Dr. Hain then describes how he began to form a community of like-minded healthcare providers in Wales that were able to develop and publish evidence of best practices for chronically ill and underserved children. This work eventually supported the discipline of pediatric palliative care becoming recognized as a subspecialty by the Royal College of Paediatrics and Child Health.

Early in his career, Dr. Hain was met with several resistant ideologies such as general disgust at the thought of administering children’s comfort care instead of solely cure-oriented care. Dr. Hain also described some discourse between clinicians that did not subscribe to recognizing pediatric palliative care “as a subspecialty within pediatrics and not a subspecialty within adult palliative care,” and some feelings from clinicians that pediatric palliative would take away from their practice rather than add another tool to health care. Dr. Hain also reflects on the role of opioids in palliative care, access and barriers to receiving pediatric palliative care, adult hospice and adult palliative care, the challenges the discipline has to overcome and the successes of in pediatric palliative. Dr. Hain then explains his future vision for pediatric palliative care; streamlined access to care where the clinicians fulfill a healthcare companion role rather than a sterile clinical relationship while also maintaining that the clinicians are the professionals with a knowledge base that continues to evolve with the discipline. Dr. Hain would also like there to be a larger community nursing infrastructure as well as simplified treatment methods of providing complex care at-home.

######

◆ Problem A ◆
Echo, word for word, the part of the passage on Dr. Hain and pediatric palliative care that opens with the words containing "Dr. Hain then describes" and closes with "and Child Health.".
◆ Problem B ◆
Answer these questions from the passage on Dr. Hain and pediatric palliative care:
(i) In what country did Dr. Hain begin forming a community of like-minded healthcare providers?
(ii) Which body recognized pediatric palliative care as a subspecialty?
(iii) In Dr. Hain's future vision, what role should clinicians fulfill instead of a sterile clinical relationship?
◆ Problem C ◆
Carry the passage on Dr. Hain and pediatric palliative care forward with the next part, starting after its final sentence.
None of the items are needed for this work.

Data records
######

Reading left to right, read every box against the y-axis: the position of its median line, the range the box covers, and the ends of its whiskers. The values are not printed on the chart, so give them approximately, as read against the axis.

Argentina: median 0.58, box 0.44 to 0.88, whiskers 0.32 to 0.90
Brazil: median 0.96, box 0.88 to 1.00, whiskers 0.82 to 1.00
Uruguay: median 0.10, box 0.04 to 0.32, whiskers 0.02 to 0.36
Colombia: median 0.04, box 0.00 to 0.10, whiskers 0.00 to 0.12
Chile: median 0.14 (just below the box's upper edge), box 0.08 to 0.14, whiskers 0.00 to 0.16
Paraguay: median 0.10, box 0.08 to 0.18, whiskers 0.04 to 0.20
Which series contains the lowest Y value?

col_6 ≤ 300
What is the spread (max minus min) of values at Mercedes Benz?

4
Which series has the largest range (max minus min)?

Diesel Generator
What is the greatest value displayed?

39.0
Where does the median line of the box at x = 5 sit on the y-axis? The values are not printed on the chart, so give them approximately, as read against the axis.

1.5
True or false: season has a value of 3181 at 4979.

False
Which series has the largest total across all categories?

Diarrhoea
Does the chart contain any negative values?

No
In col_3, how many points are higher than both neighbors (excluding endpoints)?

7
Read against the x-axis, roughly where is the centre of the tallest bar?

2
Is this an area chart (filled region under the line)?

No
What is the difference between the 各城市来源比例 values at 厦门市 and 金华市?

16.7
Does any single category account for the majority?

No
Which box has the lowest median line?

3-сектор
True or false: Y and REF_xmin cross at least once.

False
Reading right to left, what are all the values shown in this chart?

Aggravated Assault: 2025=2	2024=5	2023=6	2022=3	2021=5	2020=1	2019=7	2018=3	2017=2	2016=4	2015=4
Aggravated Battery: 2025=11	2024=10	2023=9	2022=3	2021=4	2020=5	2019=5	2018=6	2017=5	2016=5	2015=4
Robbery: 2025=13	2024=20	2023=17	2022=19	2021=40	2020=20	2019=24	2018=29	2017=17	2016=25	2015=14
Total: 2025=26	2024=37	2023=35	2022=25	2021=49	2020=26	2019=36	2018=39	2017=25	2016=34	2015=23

######

◆ Exercise result A ◆
Dr. Hain then describes how he began to form a community of like-minded healthcare providers in Wales that were able to develop and publish evidence of best practices for chronically ill and underserved children. This work eventually supported the discipline of pediatric palliative care becoming recognized as a subspecialty by the Royal College of Paediatrics and Child Health.

◆ Exercise result B ◆
(i) Wales
(ii) The Royal College of Paediatrics and Child Health
(iii) A healthcare companion role

◆ Exercise result C ◆
Hain, Richard

Blyth Lord oral history transcript.

Ms. Lord begins the interview by recalling her early experience with her daughter and nephew who were both diagnosed with Tay-Sachs disease, but experienced very different types of end-of-life care. Ms. Lord, her husband, and her daughter had a pediatrician that was willing to work and assemble a care team for the family and ultimately provide a rewarding end-of-life experience. Ms. Lord’s nephew’s pediatrician was not similarly equipped and his family experienced stresses, particularly at his end of life, because of that. After reflecting on her daughter’s journey, Ms. Lord wanted the level of care she experienced to be accessible for anyone with Tach-Sachs, thus began her career in advocacy.

Ms. Lord then describes how she and her husband and brother- and-sister-in-law were able to bring all of their familial support together to develop the non-profit, The Lord Foundation, to fund research of Tay-Sachs and the advancement of pediatric palliative care.

Ms. Lord’s background in television and video production then aided her in completing two multimedia projects, Cameron’s Arc, a project with the American Academy of Pediatrics about delivering palliative care from a community-based pediatrician, and Parenting a Child with a Life-threatening Illness, a resource for families affected by Tay-Sachs, GM1, Sandhoff and Canavan disease. Ms. Lord was motivated by positive feedback from clinicians using these movies to teach the new generation of clinicians. She soon left her job to focus full time on developing the Courageous Parents Network (CPN). Ms. Lord says the scope of CPN was initially just for parents, to promote palliative care and help parents hear from other parents through videos, but it has since grown into a large and reputable educational platform for parents and clinicians alike.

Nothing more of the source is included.